**Your task:**
For this exercise, transcribe all the records below exactly.

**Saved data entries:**
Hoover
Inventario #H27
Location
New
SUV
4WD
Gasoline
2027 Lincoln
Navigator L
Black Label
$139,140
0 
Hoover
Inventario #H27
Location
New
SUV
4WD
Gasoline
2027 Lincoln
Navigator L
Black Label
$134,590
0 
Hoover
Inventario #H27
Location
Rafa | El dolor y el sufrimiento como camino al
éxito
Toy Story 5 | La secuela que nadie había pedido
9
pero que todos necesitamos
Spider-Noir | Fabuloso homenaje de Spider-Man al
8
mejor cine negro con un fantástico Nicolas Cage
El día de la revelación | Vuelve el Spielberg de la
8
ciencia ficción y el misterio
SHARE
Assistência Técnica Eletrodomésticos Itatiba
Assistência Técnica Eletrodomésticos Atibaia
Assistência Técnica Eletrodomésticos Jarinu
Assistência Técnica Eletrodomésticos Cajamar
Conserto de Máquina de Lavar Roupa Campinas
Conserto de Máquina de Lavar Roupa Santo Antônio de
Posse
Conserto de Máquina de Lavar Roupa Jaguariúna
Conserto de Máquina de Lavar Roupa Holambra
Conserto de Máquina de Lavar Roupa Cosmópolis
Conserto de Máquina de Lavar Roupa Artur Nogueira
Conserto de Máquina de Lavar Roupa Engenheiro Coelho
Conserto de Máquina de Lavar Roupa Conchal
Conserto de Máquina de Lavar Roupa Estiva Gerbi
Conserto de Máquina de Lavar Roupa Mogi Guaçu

**Response to this exercise:**
Hoover
Inventario #H27
Location
New
SUV
4WD
Gasoline
2027 Lincoln
Navigator L
Black Label
$139,140
0 
Hoover
Inventario #H27
Location
New
SUV
4WD
Gasoline
2027 Lincoln
Navigator L
Black Label
$134,590
0 
Hoover
Inventario #H27
Location
Rafa | El dolor y el sufrimiento como camino al
éxito
Toy Story 5 | La secuela que nadie había pedido
9
pero que todos necesitamos
Spider-Noir | Fabuloso homenaje de Spider-Man al
8
mejor cine negro con un fantástico Nicolas Cage
El día de la revelación | Vuelve el Spielberg de la
8
ciencia ficción y el misterio
SHARE
Assistência Técnica Eletrodomésticos Itatiba
Assistência Técnica Eletrodomésticos Atibaia
Assistência Técnica Eletrodomésticos Jarinu
Assistência Técnica Eletrodomésticos Cajamar
Conserto de Máquina de Lavar Roupa Campinas
Conserto de Máquina de Lavar Roupa Santo Antônio de
Posse
Conserto de Máquina de Lavar Roupa Jaguariúna
Conserto de Máquina de Lavar Roupa Holambra
Conserto de Máquina de Lavar Roupa Cosmópolis
Conserto de Máquina de Lavar Roupa Artur Nogueira
Conserto de Máquina de Lavar Roupa Engenheiro Coelho
Conserto de Máquina de Lavar Roupa Conchal
Conserto de Máquina de Lavar Roupa Estiva Gerbi
Conserto de Máquina de Lavar Roupa Mogi Guaçu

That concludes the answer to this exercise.